The best evidence keeps pointing to the same thing: wear count. A 2023 mixed-method study surfaced through ScienceDirect found that greenhouse-gas emissions per wear can be tremendously reduced when renting increases a garment’s lifetime wear, especially for dresses. A 2025 Nature Scientific Reports paper modeled life-cycle greenhouse-gas emissions for purchased versus rented garments, which puts the burden where it belongs, on how often a piece is actually worn.

UTS’s work with The Volte shows how that looks in the wild. The researchers analyzed nine of the platform’s most-rented garments, surveyed nearly 900 renters, and interviewed “Super Lenders,” then concluded that peer-to-peer rental can democratize access to designer fashion while aligning with circular-economy principles. They also found that rental can cut emissions per wear by up to 78% for low-frequency garments, and that some dresses on the platform are worn more than 30 times.

That is the real circular sweet spot: high-quality occasionwear that moves through many closets instead of gathering dust in one. The Volte’s model is especially telling because it is built around formal, high-utilization pieces rather than disposable trend items, which is exactly where circularity has the best shot at working.

The rental market is not one thing anymore

Rent the Runway helped build the modern category. The company says it was founded in 2009 by Jenn Hyman and Jenny Fleiss after a $2,000 designer wedding dress pushed the idea that renting could make more sense than buying. Nuuly, under URBN, launched in 2019 and now frames rental as a flexible wardrobe system, not just a special-occasion fix.

Nuuly is the clearest mainstream example of how rental is packaged now. It advertises $98 a month for any six items from thousands of styles, including party dresses, work looks, premium denim, one-of-a-kind vintage, and maternity assortments. That is not a niche prom-night service anymore, it is a monthly wardrobe tool with occasionwear built in.

AI-generated illustration
AI-generated illustration

The field has also widened beyond the biggest names. Armoire says it was founded in Seattle in 2016, and FashionPass says it started in 2016 and is headquartered in Los Angeles.

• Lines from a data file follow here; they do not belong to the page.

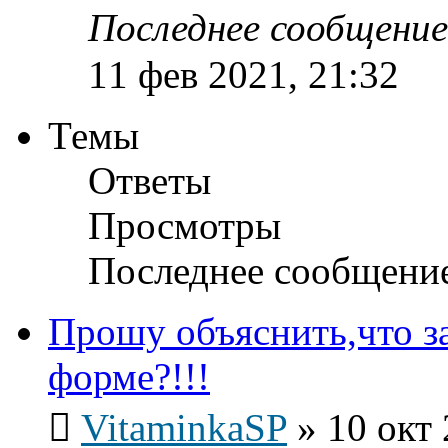
Последнее сообщени
11 фев 2021, 21:32
Темы
Ответы
Просмотры
Последнее сообщени
Прошу объяснить,что за
форме?!!!
VitaminkaSP
»
10 окт 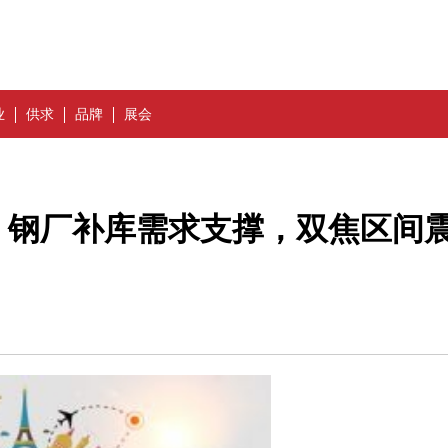
业
供求
品牌
展会
：钢厂补库需求支撑，双焦区间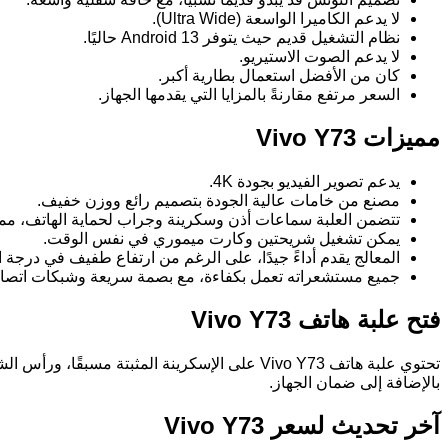
لا يدعم الكاميرا الواسعة (Ultra Wide).
نظام التشغيل قديم حيث يتوفر Android 13 حاليًا.
لا يدعم الصوت الاستيريو.
كان من الأفضل استعمال بطارية أكبر.
السعر مرتفع مقارنةً بالمزايا التي يقدمها الجهاز.
مميزات Vivo Y73
يدعم تصوير الفيديو بجودة 4K.
مصنع من خامات عالية الجودة بتصميم رائع ووزن خفيف.
تتضمن العلبة سماعات أذن وسكرينة وجراب لحماية الهاتف، مما 
يمكن تشغيل شريحتين وكارت ميموري في نفس الوقت.
المعالج يقدم أداءً جيدًا، على الرغم من ارتفاع طفيف في درجة
جميع مستشعراته تعمل بكفاءة، مع بصمة سريعة وشبكات اتصال
فتح علبة هاتف Vivo Y73
بالإضافة إلى ضمان الجهاز.
آخر تحديث لسعر Vivo Y73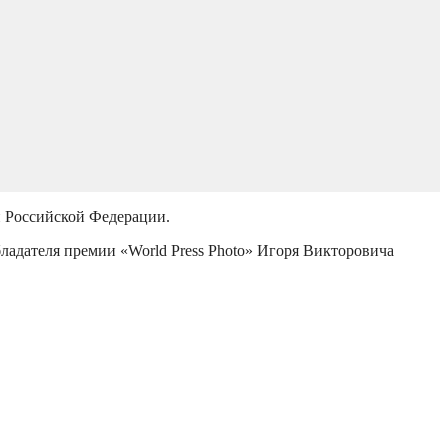
й Российской Федерации.
бладателя премии «World Press Photo» Игоря Викторовича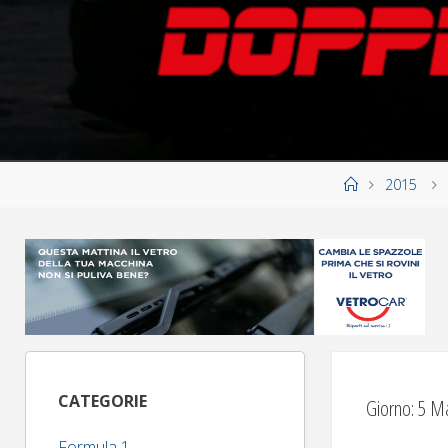
Home
2015
CATEGORIE
Giorno:
5 M
Formula 1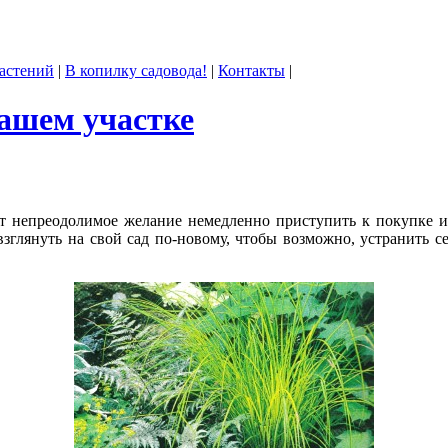
астений
|
В копилку садовода!
|
Контакты
|
ашем участке
ет непреодолимое жела­ние немедленно приступить к покупке и
зглянуть на свой сад по-новому, чтобы возможно, устранить с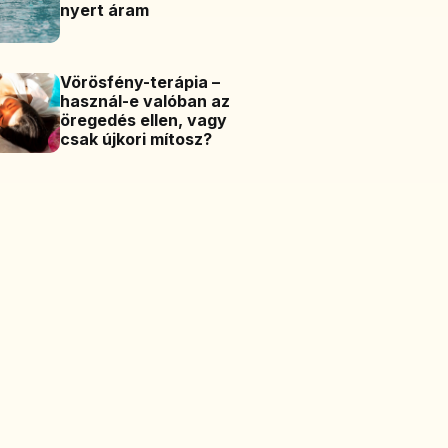
nyert áram
Vörösfény-terápia –
használ-e valóban az
öregedés ellen, vagy
csak újkori mítosz?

Together, they show a market that now spans West Coast startups, national subscription services, and peer-to-peer platforms, each with a different take on how clothes should keep moving.

How to tell if rental is actually the better choice

Be honest about the mechanics. Every rental involves transit, turnaround, and cleaning, so the circular win comes from enough wears, not from the romance of borrowing itself. FashionPass’s own origin story is basically a logistics diary, with orders and returns handled from a guest bedroom and trips to the cleaners at the end of the day, which is a good reminder that rental is physical work before it is aesthetics.

Use this filter before you rent:

  • Rent when the event is clearly one-off, like a wedding, gala, or maternity shoot, because UTS identifies special-occasion garments as the kind usually worn once or twice.
  • Rent when the piece is high-quality and likely to move through multiple closets. The Volte research shows some dresses being worn more than 30 times, with emissions per wear dropping by up to 78% for low-frequency garments.
  • Rent when you need temporary size flexibility. Nuuly’s six-item box includes maternity assortments, which makes it useful for a bump, a photoshoot, or a run of events without forcing a permanent buy.
  • Skip rental when you are going to pay for shipping and cleaning without getting meaningful extra use out of the garment. The whole point of the model is lifetime wear, not a pile of one-night receipts.

The bottom line

Occasionwear rental is the circular choice when the alternative is a dress that would otherwise be worn once, photographed once, and forgotten. The smartest services keep garments in motion, whether that is Rent the Runway’s founder-led machine, Nuuly’s six-item monthly box, or peer-to-peer platforms like The Volte that push a dress toward 30-plus wears instead of closet dead stock.

This article was produced by Prism’s automated news system from verified source data, official records, and press releases, then run through automated quality and moderation checks before publishing. The system is built and supervised by the people who set the standards it runs under. Read our full AI policy.